*Textauszug*:
╔══
Berlin - Am Tag nach der Todesfahrt am Ku'damm in Berlin läuft der Verkehr dort wieder normal. Sämtliche Absperrungen am Breitscheidplatz waren am Donnerstag aufgehoben. Allerdings zeugten Markierungen wie etwa gelbe Farbkreise auf dem Gehweg von dem dramatischen Geschehen, bei dem ein Auto am Mittwoch eine Schülergruppe aus Hessen erfasst und deren Lehrerin getötet hatte.

Menschen haben Blumen und Kerzen niedergelegt. Vereinzelt betrachten Passanten und Touristen, die die belebte Einkaufsstraße in Berlin-Charlottenburg entlang gehen, den Ort näher.

Egbert Schmidt ist einer von ihnen. Bei dem 60-Jährigen werden Erinnerungen an Dezember 2016 wach, als ein islamistischer Attentäter dort in den Weihnachtsmarkt gefahren war. Dabei und an den Spätfolgen starben insgesamt 13 Menschen, mehr als 70 wurden verletzt. Schmidt war nach eigenen Angaben damals auf dem Weihnachtsmarkt. „Das ist wie ein Déjà-vu“, so der Berliner. „Als ich die Meldung las und die Gedächtniskirche eingeblendet war, dachte ich: Nee, schon wieder?“

Ein 29-jähriger Deutsch-Armenier war am Mittwochvormittag an der Gedächtniskirche über Gehwege des Ku'damms und der Tauentzienstraße gerast. Eine Frau starb, etliche Menschen wurden verletzt, darunter Schülerinnen und Schüler einer 10. Klasse aus Hessen.
╚══
*Arbeitsanweisung*: Übertragen Sie aus dem Textauszug wortgetreu den Teil, der mit den Worten „Berlin - Am“ einsetzt und mit „den Ort näher.“ schließt. Stützen Sie sich ausschließlich auf den Textauszug.

*Datenauszüge*:
╔══
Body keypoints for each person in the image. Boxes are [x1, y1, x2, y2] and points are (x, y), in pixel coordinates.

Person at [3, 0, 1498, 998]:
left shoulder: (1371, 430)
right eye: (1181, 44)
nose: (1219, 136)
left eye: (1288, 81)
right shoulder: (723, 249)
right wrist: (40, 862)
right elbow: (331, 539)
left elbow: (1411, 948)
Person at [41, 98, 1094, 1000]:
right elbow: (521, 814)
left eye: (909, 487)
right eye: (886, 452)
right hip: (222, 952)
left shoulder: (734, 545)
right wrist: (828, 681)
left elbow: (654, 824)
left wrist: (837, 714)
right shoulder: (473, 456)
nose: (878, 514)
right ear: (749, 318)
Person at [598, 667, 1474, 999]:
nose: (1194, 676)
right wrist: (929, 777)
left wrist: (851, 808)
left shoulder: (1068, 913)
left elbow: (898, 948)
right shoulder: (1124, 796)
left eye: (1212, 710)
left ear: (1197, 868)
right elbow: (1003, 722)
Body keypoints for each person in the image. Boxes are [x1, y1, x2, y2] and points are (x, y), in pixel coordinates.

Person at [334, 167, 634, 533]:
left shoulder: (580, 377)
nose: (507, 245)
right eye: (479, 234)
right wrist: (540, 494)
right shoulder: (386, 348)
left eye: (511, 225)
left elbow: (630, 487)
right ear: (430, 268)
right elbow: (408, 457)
╚══
*Ergebnis*:
Berlin - Am Tag nach der Todesfahrt am Ku'damm in Berlin läuft der Verkehr dort wieder normal. Sämtliche Absperrungen am Breitscheidplatz waren am Donnerstag aufgehoben. Allerdings zeugten Markierungen wie etwa gelbe Farbkreise auf dem Gehweg von dem dramatischen Geschehen, bei dem ein Auto am Mittwoch eine Schülergruppe aus Hessen erfasst und deren Lehrerin getötet hatte.

Menschen haben Blumen und Kerzen niedergelegt. Vereinzelt betrachten Passanten und Touristen, die die belebte Einkaufsstraße in Berlin-Charlottenburg entlang gehen, den Ort näher.